◆ **Extrait fourni**
++++

Kickstarter et l'accès anticipé sont les deux outils principaux du financement participatif d'un jeu vidéo. Payer en se basant seulement sur les dires des développeurs, bonne ou mauvaise idée ?
Le principe
Le financement participatif est, dans son principe, complètement révolutionnaire, et correspond tout à fait au côté unique d'Internet en tant que moyen de communication. Plutôt que de se tourner systématiquement vers les gros éditeurs, en limitant ainsi leur marge de manoeuvre, les développeurs peuvent grâce à ce système s'adresser directement aux joueurs, en leur demandant de "parier" sur leur projet en le finançant, en échange d'avantages divers et variés (une copie du jeu à sa sortie, le nom du joueur inclus dans le jeu, une visite du studio...). Les deux principaux avantages sont donc bien de permettre aux petits développeurs manquant de visibilité et de moyens de financer un projet ambitieux, et de donner une plus grande liberté aux studios disposant déjà d'une bonne réputation, qui peuvent alors se passer de recourir à un éditeur.
Certains résultats impressionnants...

++++

◆ **Données enregistrées**

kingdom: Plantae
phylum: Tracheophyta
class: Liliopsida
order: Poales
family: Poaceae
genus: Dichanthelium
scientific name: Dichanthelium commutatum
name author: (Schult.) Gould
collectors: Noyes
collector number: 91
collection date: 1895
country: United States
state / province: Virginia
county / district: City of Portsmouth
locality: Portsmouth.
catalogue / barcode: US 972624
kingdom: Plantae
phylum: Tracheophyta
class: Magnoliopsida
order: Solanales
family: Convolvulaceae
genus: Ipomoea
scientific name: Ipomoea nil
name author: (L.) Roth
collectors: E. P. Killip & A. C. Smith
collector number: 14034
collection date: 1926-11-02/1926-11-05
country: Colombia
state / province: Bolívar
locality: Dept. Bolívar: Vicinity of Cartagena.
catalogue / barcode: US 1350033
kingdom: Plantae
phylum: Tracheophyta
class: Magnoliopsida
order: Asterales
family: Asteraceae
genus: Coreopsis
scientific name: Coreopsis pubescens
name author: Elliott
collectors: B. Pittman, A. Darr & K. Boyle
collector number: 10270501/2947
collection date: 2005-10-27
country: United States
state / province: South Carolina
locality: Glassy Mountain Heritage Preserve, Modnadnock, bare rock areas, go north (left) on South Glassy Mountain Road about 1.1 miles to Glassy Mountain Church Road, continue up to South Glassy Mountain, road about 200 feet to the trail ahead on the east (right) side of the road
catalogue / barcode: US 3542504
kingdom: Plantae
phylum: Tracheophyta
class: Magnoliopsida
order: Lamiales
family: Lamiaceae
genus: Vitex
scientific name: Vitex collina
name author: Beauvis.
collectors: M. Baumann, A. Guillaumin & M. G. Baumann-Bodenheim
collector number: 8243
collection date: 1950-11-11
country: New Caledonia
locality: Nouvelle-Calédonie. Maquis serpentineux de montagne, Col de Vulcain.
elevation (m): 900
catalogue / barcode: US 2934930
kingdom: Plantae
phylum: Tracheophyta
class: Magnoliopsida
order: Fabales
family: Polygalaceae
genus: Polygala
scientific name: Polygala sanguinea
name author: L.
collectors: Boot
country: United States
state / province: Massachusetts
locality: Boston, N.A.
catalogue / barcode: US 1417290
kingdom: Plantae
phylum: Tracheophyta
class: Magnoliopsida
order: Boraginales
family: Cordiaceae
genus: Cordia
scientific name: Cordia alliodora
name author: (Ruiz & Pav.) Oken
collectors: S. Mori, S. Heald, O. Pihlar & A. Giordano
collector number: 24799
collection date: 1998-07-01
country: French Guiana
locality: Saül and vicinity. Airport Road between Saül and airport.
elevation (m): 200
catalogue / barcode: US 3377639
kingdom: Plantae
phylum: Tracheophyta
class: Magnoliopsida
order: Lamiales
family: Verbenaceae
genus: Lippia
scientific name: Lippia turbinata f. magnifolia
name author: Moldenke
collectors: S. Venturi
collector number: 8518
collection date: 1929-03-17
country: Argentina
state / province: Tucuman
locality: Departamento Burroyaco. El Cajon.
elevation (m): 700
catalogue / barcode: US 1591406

++++

◆ **Objectif 1**
Énumérez les avantages que, d'après l'extrait sur le financement participatif, les développeurs proposent aux joueurs en échange de leur financement.
◆ **Objectif 2**
Remplacez "joueurs" par "internautes" dans l'extrait sur le financement participatif, de "Le principe" jusqu'à "Certains résultats impressionnants..." inclus, puis donnez le passage ainsi modifié.
◆ **Objectif 3**
Rédigez la suite de l'extrait sur le financement participatif des jeux vidéo à partir de l'endroit où il s'arrête.
Les données ne sont pas utiles pour ce travail.

◆ **Réponse rédigée 1**
- une copie du jeu à sa sortie
- le nom du joueur inclus dans le jeu
- une visite du studio

◆ **Réponse rédigée 2**
Le principe
Le financement participatif est, dans son principe, complètement révolutionnaire, et correspond tout à fait au côté unique d'Internet en tant que moyen de communication. Plutôt que de se tourner systématiquement vers les gros éditeurs, en limitant ainsi leur marge de manoeuvre, les développeurs peuvent grâce à ce système s'adresser directement aux internautes, en leur demandant de "parier" sur leur projet en le finançant, en échange d'avantages divers et variés (une copie du jeu à sa sortie, le nom du joueur inclus dans le jeu, une visite du studio...). Les deux principaux avantages sont donc bien de permettre aux petits développeurs manquant de visibilité et de moyens de financer un projet ambitieux, et de donner une plus grande liberté aux studios disposant déjà d'une bonne réputation, qui peuvent alors se passer de recourir à un éditeur.
Certains résultats impressionnants...

◆ **Réponse rédigée 3**
La théorie, c'est très bien, mais qu'en est-il de la pratique ? Le premier mot qui devrait venir en tête de tout joueur s'intéressant au modèle devrait être "Minecraft". On peut en fait considérer Minecraft comme l'une des grosses réussites de learly access, et ce quoi que l'on pense de la qualité du jeu par ailleurs. Le projet, débuté en 2009 et proposant d'acheter le produit dans sa version Alpha en pariant sur son avenir, a beaucoup contribué à donner ses lettres de noblesse au financement participatif quand des millions de joueurs ont assisté à sa sortie officielle en 2011, prouvant ainsi qu'un early access réussi permet véritablement de produire un jeu complet et répondant aux attentes des joueurs. Il ne s'agit bien évidemment pas de l'unique exemple de financement participatif, il en représente certainement le succès le plus ancré dans les mémoires.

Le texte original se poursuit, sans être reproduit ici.